Mechanisms of drug potentiation. (A) Two drugs can potentiate the activity of one another when one drug’s action (drug B) increases the bioavailability of another (drug A) within the target cell. For example, in C. glabrata, the small-molecule iKIX1 (structure shown on right) synergizes with the azoles and resensitizes resistant isolates to fluconazole. iKIX1 disrupts the interaction between the KIX domain within the Gal11/Med15 mediator complex (dark purple) and Pdr1, which prevents upregulation of genes encoding efflux pumps (such as PDR5) in response to the azoles. (B) Two drugs targeting proteins of parallel pathways that converge on a single, essential process or function may also display potentiation activity.
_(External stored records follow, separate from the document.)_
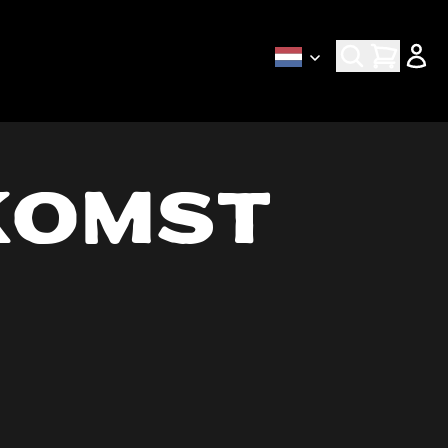
Nieuwe bieren als eerst via de
nieuwsbrief
komst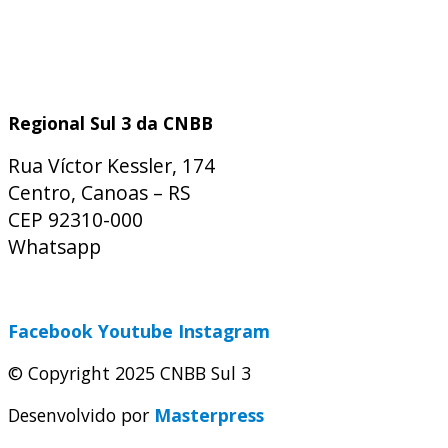
Regional Sul 3 da CNBB
Rua Víctor Kessler, 174
Centro, Canoas – RS
CEP 92310-000
Whatsapp
(51) 9 9931-1360
secretaria@cnbbsul3.org.br
Facebook
Youtube
Instagram
© Copyright 2025 CNBB Sul 3
Desenvolvido por
Masterpress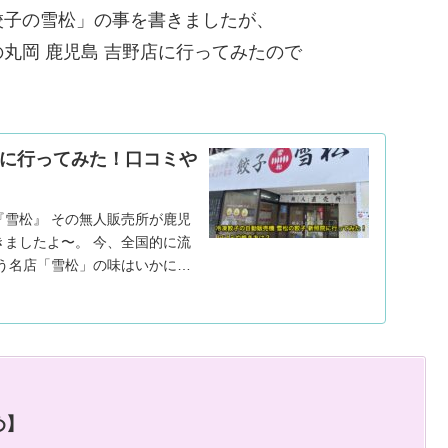
餃子の雪松」の事を書きましたが、
丸岡 鹿児島 吉野店に行ってみたので
院に行ってみた！口コミや
雪松』 その無人販売所が鹿児
ましたよ〜。 今、全国的に流
う名店「雪松」の味はいかに？
売 雪松の餃子について書いて
め】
Pharmacological inhibition of the nonessential stress kinase Yck2 with the novel 2,3-aryl-pyrazolopyridine compound, GW, potentiates echinocandin efficacy in C. albicans and exacerbates echinocandin-mediated cell wall disruption. (C) Fungal stress responses play a major role in basal antifungal tolerance as well as resistance. Hsp90 is a global regulator of stress-response circuitry, promoting tolerance and resistance to drug-induced stress. Key regulators of cellular stress responses (light blue) are stabilized by Hsp90 in response to antifungal treatment, enabling signal transduction that is necessary to survive in the presence of a drug-induced stress. Pharmacological compromise of Hsp90 using the fungal-selective inhibitor CMLD013075 blocks these signaling networks, thereby preventing the evolution of resistance and abrogating resistance once it has evolved.